Building micro- and nano-scale electronic devices is the inevitable trend of device miniaturization. As a salient example, germanium (Ge) nanostructure is particularly interesting for future nanotechnology not just because of its similar structural and electronic properties to those of silicon (e.g., diamond-like structures with tetrahedrally coordinated sp3 hybridized toms), but also for many superior properties over silicon in device applications (e.g., higher intrinsic carrier mobility, larger exciton Bohr radius, greater lithium-ion diffusivity, higher absorption coefficient at near-infrared frequencies).
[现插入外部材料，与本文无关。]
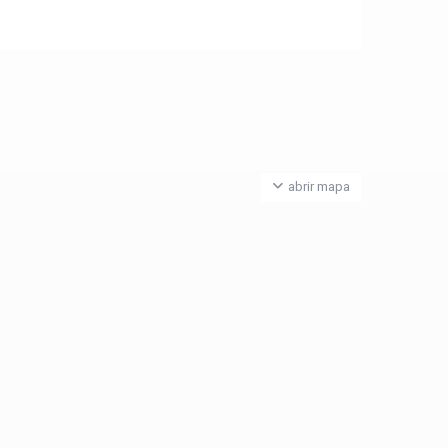
abrir mapa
Especially Ge nanotubes (GeNTs), their high specific surface areas together with the superior intrinsic properties of Ge itself makes them promising materials for high-performance nanodevices (e.g., optical electronics, lithium-ion battery, near-infrared photodetector). Furthermore, theoretical studies predicted that Mn-doped GeNTs were theoretically investigated to be metallic and have interesting magnetic properties, making them promising as nanomagnets and nanosensors. However, unlike carbon, Ge prefers sp3 hybridization and favors the tetrahedral diamond-like structures, thereby forming the commonly observed solid Ge nanowires rather than hollow GeNTs. Herein, we firstly tried to develop a facile approach to controllably fabricate well-aligned GeNT arrays inside the nanochannels of porous anodic aluminum oxide (AAO) templates, via pre-decorated metal salt catalyst precursors inside the inner pore walls of porous AAO templates and subsequent low temperature chemical vapor deposition of Ge. Subsequently, we would study the properties of as-grown GeNTs under different growth conditions, as well as the effect of transition metal doping on their structural and properties of as-grown GeNTs. We believe that the ability to prepare well-aligned GeNT arrays with open ends and tailored structures would facilitates the investigation of structure and transition metal doping dependent properties, and provides new opportunity to harness the versatile nanostructures not only for fundamental studies but also for optimizing Ge-based performance in nanodevices and nanosystems.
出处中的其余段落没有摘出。